Многие, возмущенные письмом Страхова, находили, однако, что одно мое протеста и собирания подписей. Другие лица захотели выразить свое возмущение отдельными письмами. Многие из друзей моих высказали мнение, что, в противовес клевете, следовало бы приложить к протесту статьи (воспоминания), которые разновременно были напечатаны в журналах и рисуют Федора Михайловича, как необычайно доброго и отзывчивого человека. Следуя совету друзей, присоединяю как протест, так и статьи к моим воспоминаниям.

Говоря со многими лицами по поводу этого злосчастного, так омрачившего последние мои годы письма, я спрашивала, как они представляют себе,— что побудило Страхова написать его письмо? Большинство склонялось к тому, что это было «jalousie de metier» [профессиональная зависть], столь обычное в литературном мире; что, вероятно, Федор Михайлович по своей искренности, а может быть, и резкости, обидел Страхова (последний и сам говорит об этом), и вот явилось желание отомстить, хотя бы и умершему. Высказать свое мнение печатно Страхов не посмел, так как знал, что вызовет против себя слишком много защитников памяти Достоевского, а ссориться с людьми было не в характере Страхова. Одно из лиц, близко знавшее Страхова, высказало мне мысль, что своим письмом он хотел «очернить, принизить» Достоевского в глазах Толстого. Когда я усомнилась в этом предположении, мой собеседник высказал свое мнение о Страхове довольно оригинальное.

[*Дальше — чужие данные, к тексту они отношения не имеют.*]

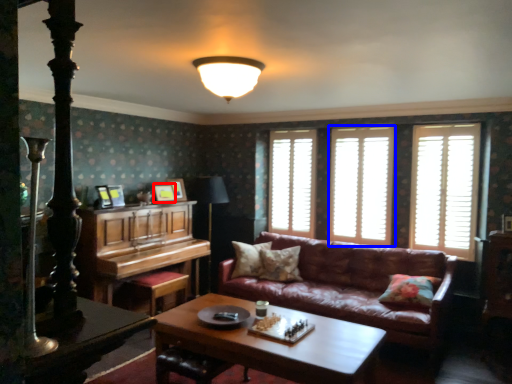
Question: Which object appears farthest to the camera in this image, picture frame (highlighted by a red box) or window (highlighted by a blue box)?

Choices:
 (A) picture frame
 (B) window

Answer: (A)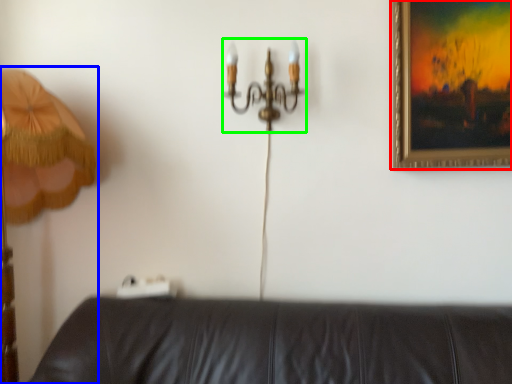
Question: Which object is positioned farthest from picture frame (highlighted by a red box)? Select from lamp (highlighted by a blue box) and chandelier (highlighted by a green box).

Choices:
 (A) lamp
 (B) chandelier

Answer: (A)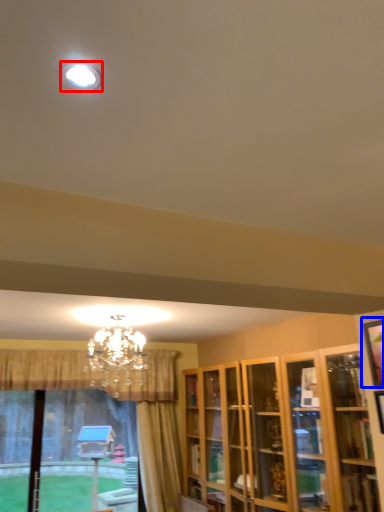
Question: Which point is closer to the camera, lighting (highlighted by a red box) or picture frame (highlighted by a blue box)?

Choices:
 (A) lighting
 (B) picture frame

Answer: (A)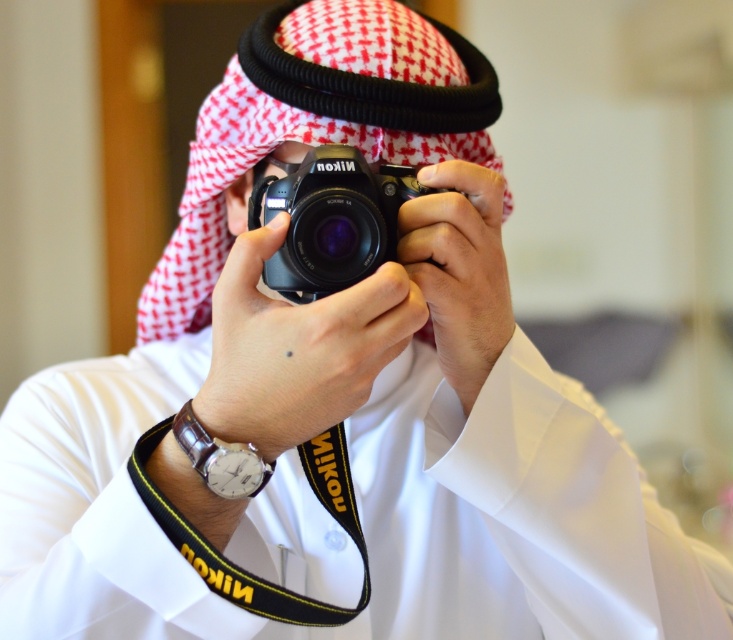
Does black matte nikon camera at center appear under leather watch at lower left?

Actually, black matte nikon camera at center is above leather watch at lower left.

Which is behind, point (397, 216) or point (237, 465)?

Point (397, 216)

Measure the distance between point (284,241) and camera.

Point (284,241) and camera are 56.36 centimeters apart.

Where is `black matte nikon camera at center`? black matte nikon camera at center is located at coordinates (331, 218).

«Кто, в сущности, был Страхов? Это исчезнувший в настоящее время тип «благородного приживальщика», каких было много в старину. Вспомните, он месяцами гостит у Толстого, у Фета, у Данилевского, а по зимам ходит по определенным дням обедать к знакомым и переносит слухи и сплетни из дома в дом. Как писатель-философ он был мало кому интересен, но он был всюду желанный гость, так как всегда мог рассказать что-нибудь новое о Толстом, другом которого он считался. Дружбою этою он очень дорожил, и, будучи высокого о себе мнения, возможно, что считал себя опорою Толстого. Каково же могло быть возмущение Страхова, когда Толстой, узнав о смерти Достоевского, назвал усопшего своей «опорой» и высказал искреннее сожаление, что не встречался с ним. Возможно, что Толстой часто восхищался талантом Достоевского и говорил о нем, и это коробило Страхова, и, чтоб пресечь это восхищение, он решил взвести на Достоевского ряд клевет, чтобы его светлый образ потускнел в глазах Толстого. Возможно, что у Страхова была и мысль отомстить Достоевскому за нанесенные когда-то обиды, очернив его пред потомством, так как, видя, каким обаянием пользуется его гениальный друг, он мог предполагать, что впоследствии письма Толстого и его корреспондентов будут напечатаны, и хоть чрез много-много лет злая цель его будет достигнута».

Не разделяя исключительное мнение моего собеседника, я закончу этот тяжелый эпизод моей жизни словами письма Страхова: «в человеке могут ужиться с благородством всякие мерзости»".

Последние строки заметки Анны Григорьевны о Страхове свидетельствуют о том, что она не знала «доброжелательной» и «дружеской» характеристики, данной этому критику ее супругом и потому не могла увидеть в его письме Толстому вполне понятный и закономерный всплеск оскорбленного самолюбия. Более того, она приводит гипотезу умышленного и коварного замысла Страхова, который «мог предполагать, что впоследствии письма Толстого и его корреспондентов будут напечатаны, и хоть через много-много лет злая цель его будет достигнута». Эту, с позволения сказать, «версию» охотно подхватили и некоторые исследователи-апологеты.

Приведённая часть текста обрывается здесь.